### MATERIALS PROVIDED:
# # # #
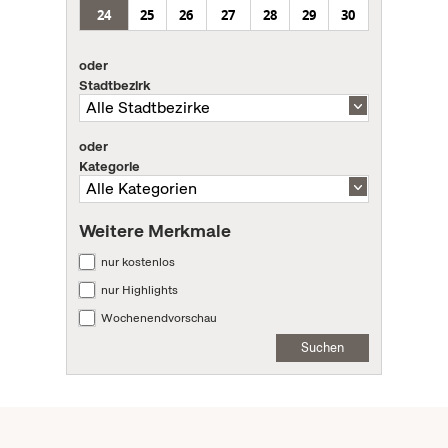
24
25
26
27
28
29
30
oder
Stadtbezirk
oder
Kategorie
Weitere Merkmale
nur kostenlos
nur Highlights
Wochenendvorschau
Suchen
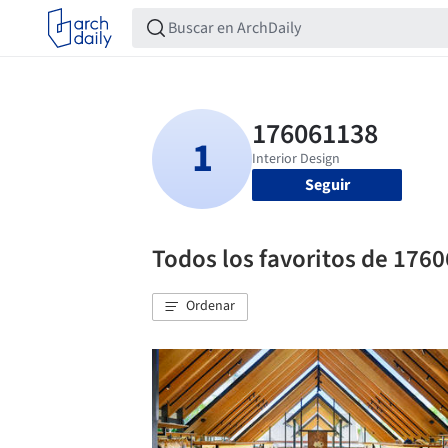
Seguir
Todos los favoritos de 176
Ordenar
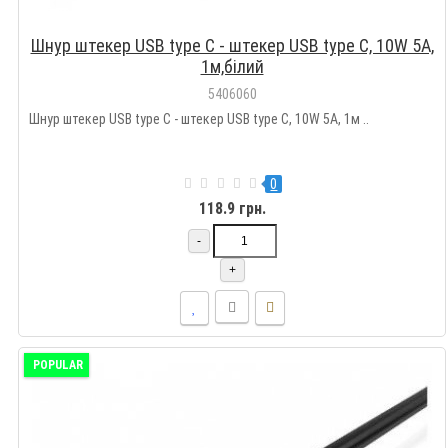
Шнур штекер USB type C - штекер USB type C, 10W 5А,
1м,білий
5406060
Шнур штекер USB type C - штекер USB type C, 10W 5А, 1м ..
0
118.9 грн.
-
+
POPULAR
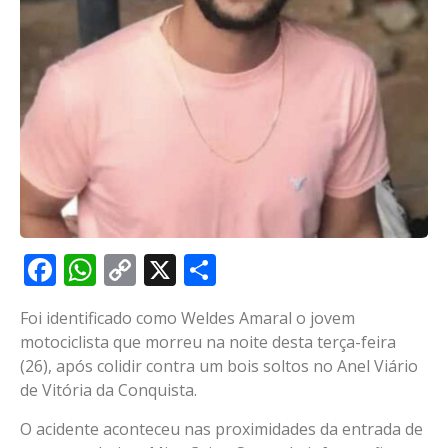
Facebook
WhatsApp
Copy
X
Share
Link
Foi identificado como Weldes Amaral o jovem
motociclista que morreu na noite desta terça-feira
(26), após colidir contra um bois soltos no Anel Viário
de Vitória da Conquista.
O acidente aconteceu nas proximidades da entrada de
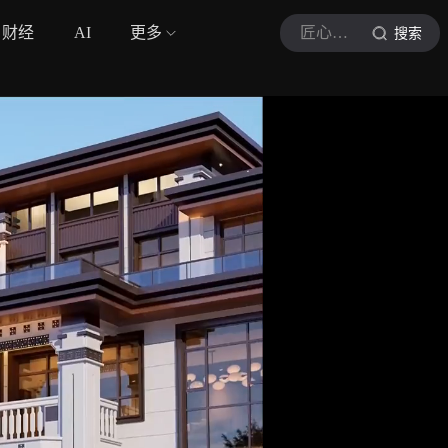
财经
AI
更多
匠心筑造
搜索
# # # #
### TRY IT:
Where a picture appears in the data, omit it; restate the rest word for word.

### WRITTEN ANSWER:
24
25
26
27
28
29
30
oder
Stadtbezirk
oder
Kategorie
Weitere Merkmale
nur kostenlos
nur Highlights
Wochenendvorschau
Suchen
Seguir
Todos los favoritos de 176
Ordenar
Шнур штекер USB type C - штекер USB type C, 10W 5А,
1м,білий
5406060
Шнур штекер USB type C - штекер USB type C, 10W 5А, 1м ..
0
118.9 грн.
-
+
POPULAR
Facebook
WhatsApp
Copy
X
Share
Link
Foi identificado como Weldes Amaral o jovem
motociclista que morreu na noite desta terça-feira
(26), após colidir contra um bois soltos no Anel Viário
de Vitória da Conquista.
O acidente aconteceu nas proximidades da entrada de
财经
AI
更多
匠心筑造
搜索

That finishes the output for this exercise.